Faut-il choisir le don manuel ?


Nombre de parents s'interrogent sur l'opportunité de donner une somme d'argent à leurs enfants, voire à leurs petits-enfants, pour transmettre légalement une partie de leur patrimoine en franchise d'impôt.

Le don manuel permet ainsi de donner de la main à la main un objet ou une somme d’argent à la personne de son choix.

Il se différencie de la donation qui suppose la signature d’un acte devant notaire. Le don manuel, gratuit et simple, peut cependant réserver bien des surprises. Toute opération de cet ordre doit être examinée sous deux aspects : juridique (ou civil) et fiscal.

Les notaires sont souvent confrontés à une situation très délicate au moment de l’ouverture d’une succession : la découverte par les héritiers d’un ou plusieurs dons manuels, ce qui provoque chez ceux qui n’ont pas été gratifiés par le défunt, des frustrations qui vont bien au-delà des considérations financières. Par ailleurs, à l’ouverture de la succession, outre les héritiers qui pourront s’interroger sur la nature de la somme reçue par l’un d’eux (prêt remboursable, donation à titre d’avance ou donation à titre d’avantage définitif), le fisc aussi aura besoin d’avoir une réponse à cette question.

Attention au redressement fiscal

Si vous avez le sentiment que vos différents dons entrent dans la catégorie de ce que l’on appelle les dons manuels, deux options s’offrent à vous et au donataire, c’est-à-dire à la personne qui a reçu le don : n’en rien dire ou bien au contraire en faire état à l’administration fiscale.

Aucun texte de loi ne fait en effet obligation à un donataire de dévoiler le don manuel mais il peut avoir intérêt de passer par une déclaration au fisc au moins pour deux raisons : d’une part, l’administration peut toujours demander à une personne l’origine des fonds qui lui ont permis de réaliser telle ou telle acquisition ou placement. Elle pourra sans nul doute expliquer au fisc qu’elle a reçu un don manuel en apportant par exemple la preuve par le talon de dépôt d’un chèque.

Il n’en reste pas moins que le bénéficiaire sera dans le collimateur du fisc. D’autre part, l’administration prendra acte du don manuel au jour où elle en a eu connaissance et pour sa valeur à ce moment là.

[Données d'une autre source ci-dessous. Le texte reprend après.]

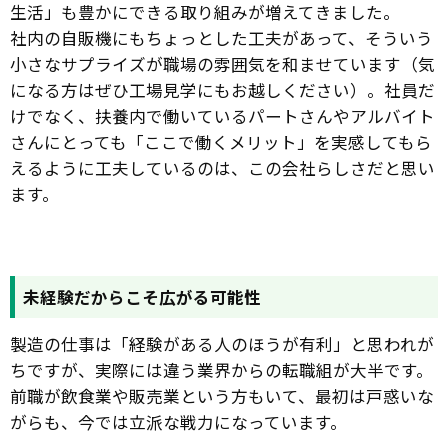
生活」も豊かにできる取り組みが増えてきました。
社内の自販機にもちょっとした工夫があって、そういう
小さなサプライズが職場の雰囲気を和ませています（気
になる方はぜひ工場見学にもお越しください）。社員だ
けでなく、扶養内で働いているパートさんやアルバイト
さんにとっても「ここで働くメリット」を実感してもら
えるように工夫しているのは、この会社らしさだと思い
ます。
未経験だからこそ広がる可能性
製造の仕事は「経験がある人のほうが有利」と思われが
ちですが、実際には違う業界からの転職組が大半です。
前職が飲食業や販売業という方もいて、最初は戸惑いな
がらも、今では立派な戦力になっています。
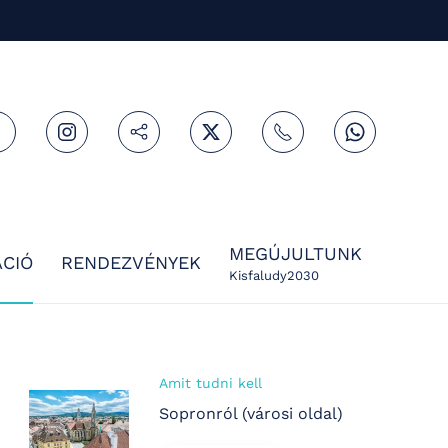
MEGÚJULTUNK
CIÓ
RENDEZVÉNYEK
Kisfaludy2030
Amit tudni kell
Sopronról (városi oldal)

Imaginons l’achat d’un appartement de 100.000 € avec un don manuel effectué en plusieurs versements successifs. Si le fisc a connaissance du don au moment où cet appartement vaut 120.000 €, c’est cette dernière somme qui sera retenue et le donataire aura des droits de donation à payer si la valeur du bien dépasse les abattements prévus par la loi. Attention, si vous êtes dans un tel cas et si vous ne pouvez pas prouver l’existence du don, l’administration considèrera qu’il s’agit de revenus non déclarés. Vous subirez alors un redressement fiscal avec amende et pénalités de retard.

En fait, vous avez toujours intérêt à déclarer un don au fisc pour plusieurs bonnes raisons : vous évitez tout risque de redressement ; vous prenez date avec le donateur qui pourra vous consentir une nouvelle donation une fois passée le délai légal de six ans.

C’est ainsi que dans le cas du décès du donateur après cette période, la donation antérieure n’a pas à être rapportée à la succession. En revanche si elle n’est révélée que le jour du décès, le montant devra être ajouté à la part d’héritage qui revient au donataire héritier et ceci peut entraîner le paiement de droits si le montant excède l’abattement pour un don fait à un enfant.

Enfin, le don n’entraîne aucun droit de donation si son montant est inférieur à l’abattement auquel a droit le donataire. Point important : tout donateur peut stipuler par testament que les dons manuels ne sont pas rapportables à sa succession, une saine disposition qui évite aux héritiers d’entrer dans des litiges sans fin. Plus simplement, la donation simple ou la donation-partage, sous ses formes nouvelles, procurent de nombreuses possibilités aux familles.

Pour effectuer une déclaration

Si vous souhaitez faire enregistrer le don manuel, vous devez faire la démarche après des services fiscaux dans un délai d’un mois. Le service des impôts compétent est la recette des impôts du domicile du bénéficiaire du versement. L’imprimé n° 2735 est fourni gratuitement par l’administration et doit être rempli et signé en deux exemplaires.